Pour annuler l’ordonnance du premier juge, le juge des référés du Conseil d’Etat a raisonné en deux temps :
- Il a tenu, d’abord, pour avérée l’argumentation de la requérante concernant sa situation personnelle : « Il résulte de l’instruction que Mme B…, aujourd’hui âgée de 19 ans, suivie au centre médico-psychologique de Thiais et enceinte de cinq mois, est dépourvue de soutiens familiaux en France, sans ressources, actuellement sans domicile fixe et logée de manière ponctuelle et précaire à l’hôtel par les services du service intégré de l’accueil et de l’orientation du Val de Marne. Dans ces conditions, au regard de l’extrême vulnérabilité de Mme B…, et alors même que le département fait valoir que la Fondation Rothschild à Chevilly-Larue où elle était hébergée a déclaré ne plus pouvoir la prendre en charge en raison de son comportement et du caractère inadapté de cet hébergement à sa personnalité et qu’elle aurait refusé une proposition d’accueil dans une maison d’accueil prénatal, la condition d’urgence doit, en l’état de l’instruction, être regardée comme remplie. »
- Il a considéré ensuite, au vu de la nouvelle rédaction de l’article L.222-5 du CASF, que le refus du département de renouveler le contrat jeune majeur constituait une atteinte grave et manifestement illégale à une liberté fondamentale : « Il résulte des dispositions précitées de l’article L. 222-5 du code de l’action sociale et des familles que, depuis l’entrée en vigueur du I de l’article 10 de la loi du 7 février 2022 relative à la protection des enfants dont elles sont issues, les jeunes majeurs de moins de vingt et un an ayant été pris en charge par le service de l’aide sociale à l’enfance d’un département avant leur majorité bénéficient d’un droit à une nouvelle prise en charge à titre temporaire par ce service, lorsqu’ils ne disposent pas de ressources ou d’un soutien familial suffisant. Le département de l’Essonne qui, ainsi qu’il a été dit, a pris en charge Mme B… au titre de l’aide sociale à l’enfance jusqu’à sa majorité, est, dès lors qu’il est constant qu’elle ne bénéficie d’aucun soutien familial ni d’aucune ressource ni d’aucune solution d’hébergement présentant le minimum de stabilité que nécessite son état de grossesse, légalement tenu de poursuivre cette prise en charge. ( …) Par suite, Mme B… est fondée à soutenir que la décision du département de l’Essonne de cesser sa prise en charge au titre des dispositions du 5° de l’article L. 222-5 du code de l’action sociale et des familles porte, en l’état de l’instruction, une atteinte grave et manifestement illégale à une liberté fondamentale et qu’il y a lieu d’en suspendre l’exécution. »

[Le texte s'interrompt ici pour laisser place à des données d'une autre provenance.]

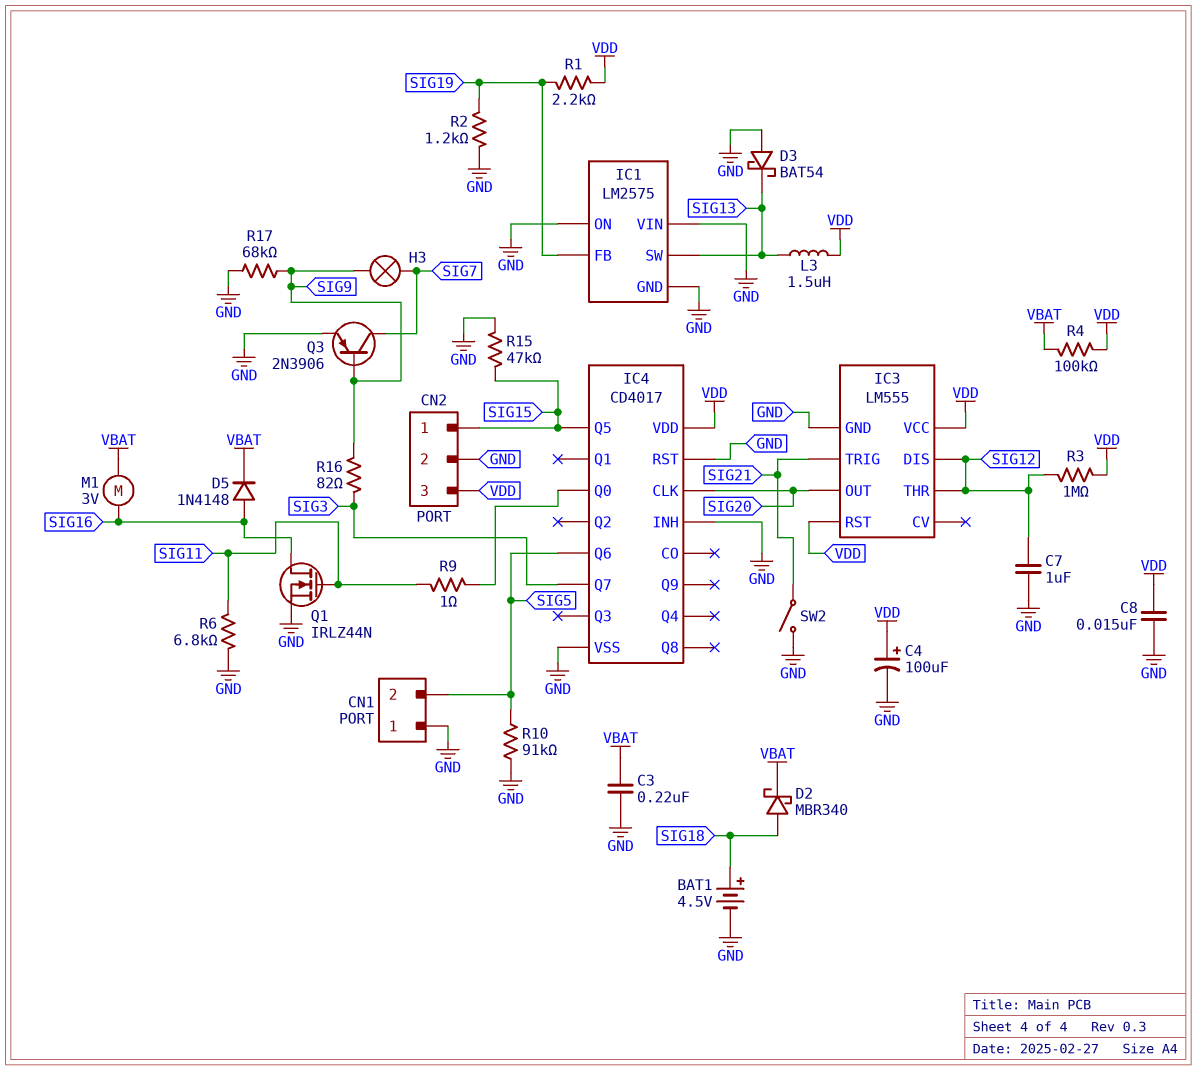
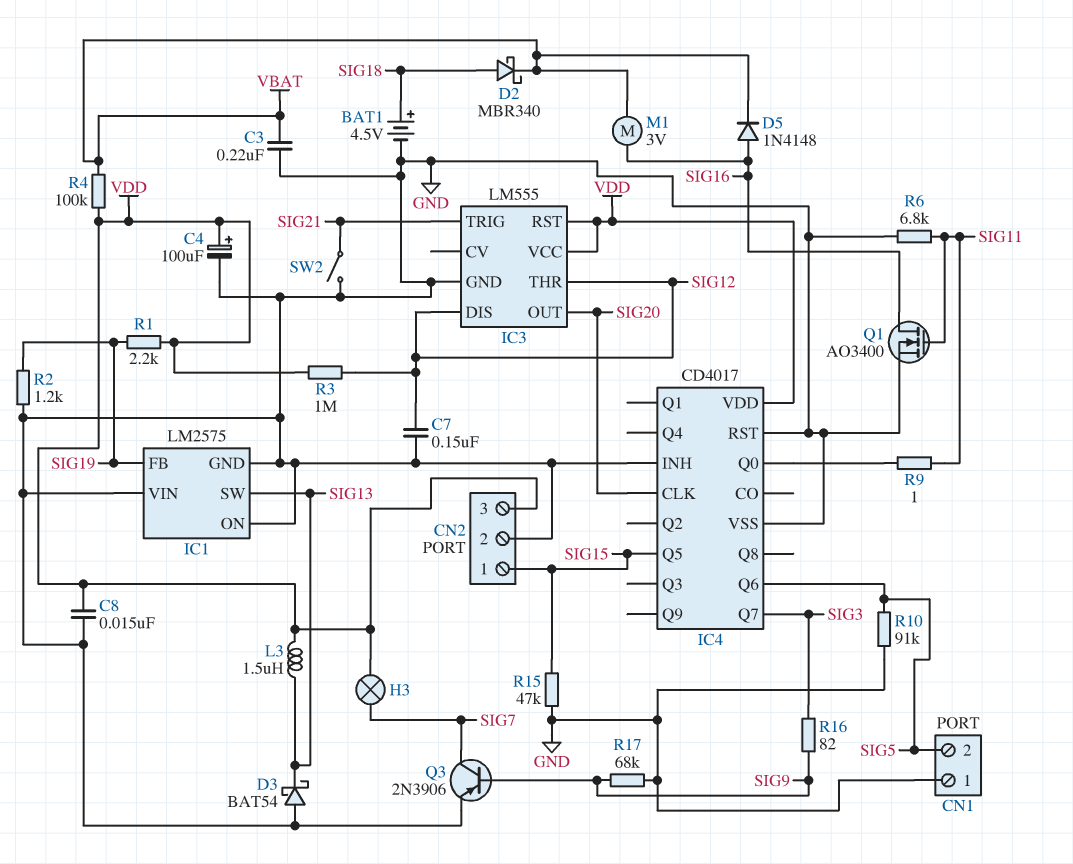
C7: 1uF (GND, SIG12) -> 150nF (GND, SIG12)
H3: lamp (SIG7, SIG9) -> lamp (SIG7, VDD)
Q1: NMOS IRLZ44N (G SIG11, D SIG16, S GND) -> NMOS AO3400 (G SIG11, D SIG16, S GND)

Autrement dit, du fait de cette ordonnance, pèse désormais sur l’ensemble des départements un très grand risque : celui de se voir contraints de prolonger la prise en charge, de façon quasiment automatique, des MNA ayant atteint l’âge de 18 ans, en leur consentant un contrat jeune majeur dès lors qu’ils ne disposent pas de ressources suffisantes et d’un logement satisfaisant.
L’arme du référé-liberté est, en effet, redoutable : elle est d’un maniement simple et permet d’obtenir des résultats rapides.
Les départements doivent s’attendre à une multiplication de ce type de procédure et devront développer, à l’appui de leurs décisions de refus de conclure un contrat jeune majeur ou d’en accepter le renouvellement, une motivation solide justifiant, par exemple, l’absence de projet professionnel sur le court terme, l’absence de sérieux dans le suivi de la formation, ou encore le non-respect du projet établi entre le jeune et l’Aide Sociale à l’Enfance…
Dans la pratique, ce ne sera certainement pas simple !
Je ne souhaite qu’une chose : un démenti par les faits de ce commentaire de décision pessimiste.